Actually, that is how I became interested. A few years ago I saw "Woodturning Techniques" on the DIY station and was fascinated. I promised my wife I would wait a year from becoming interested in a hobby before I jumped in....

A year later I got started. 😀
 
O-O-O-O-O-Oh, don't know about this. Taking kids' tools away from them? Think we might have some serious addiction on our hands here.

Wait'll he gets a real lathe . . . .

"Oh, Auntie Em, It's a Twister, It's a Twister"

Chalk another one up to Charybdis. 🙄

😀 😀

M
 
I am a custom home builder and trim carpenter so I had a natural interest in fine woodworking. I built a ship and set everything up and started make furniture and mesquite mantels.

My wife and I had been trying to have a baby for a while and couldn't so we decided to persue adoption which is very expensive. I was sitting in my shop one day and remembered that I had a pile of pen blanks I had made from scrap mesquite and decided to sell them on the internet as a way of raising money for the adoption. Orders started flying in and I added bowl blanks. I had no idea what turners needed or found desireable in turning stock so I decided to buy a lathe and get some experience. How can you sell a product if you don't know how to use it!

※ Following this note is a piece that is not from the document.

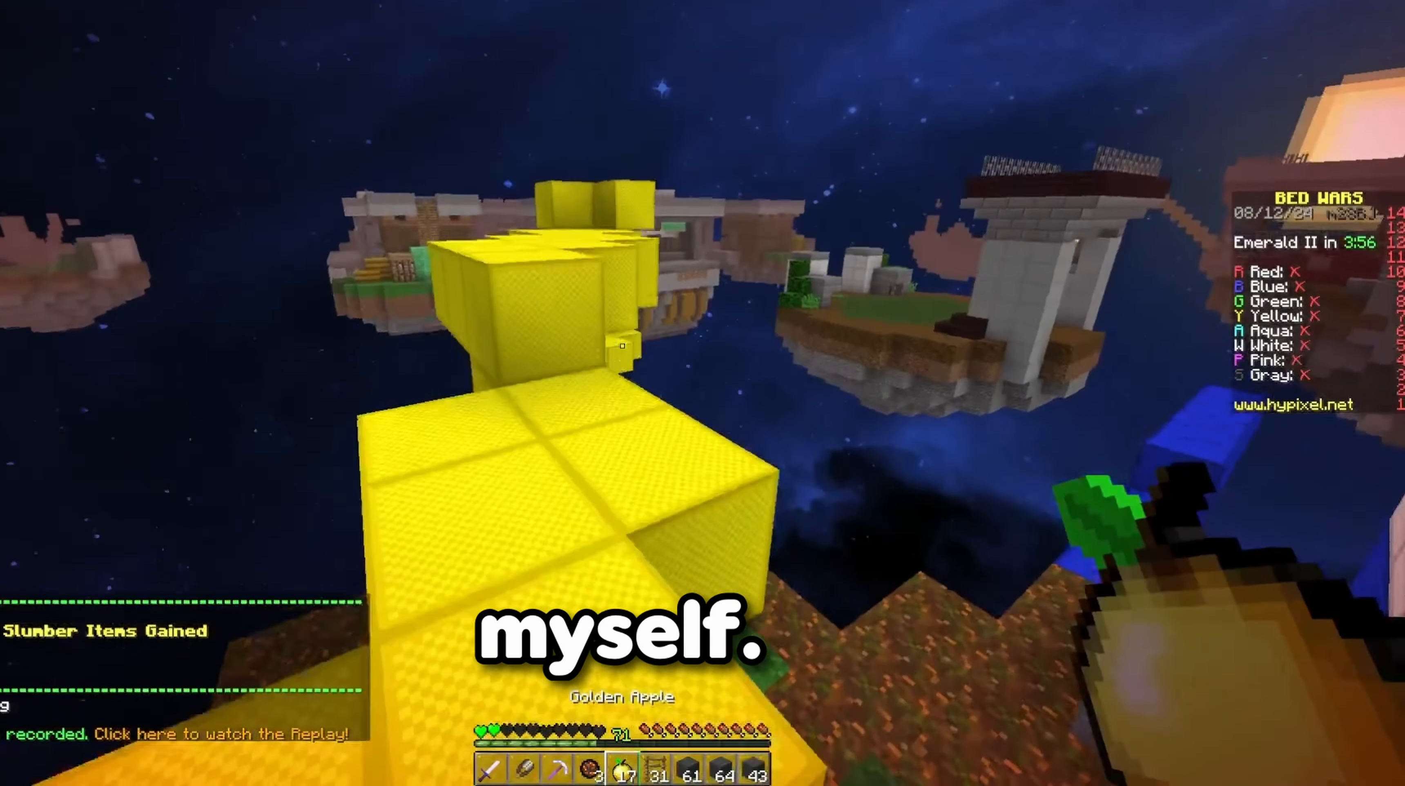
{"keys": ["a", "w"], "events": [[67, "space", "up"], [150, "a", "down"]]}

I bought a HF 34706 and got severly adicted. I posted here looking for someone to give me some hands on demonstration and Jimmy Tolly from the Central Texas Woodturners Association responded. Once I learned the tools I really felt good. My dad was really interested in my turnings and gave me $1,000 to put towards a better lathe. I now own a Nova DVR and use it every day. I am completely hooked!

I am still selling blanks and now feel much better about the blanks I am providing. I can actually answer questions properly, too!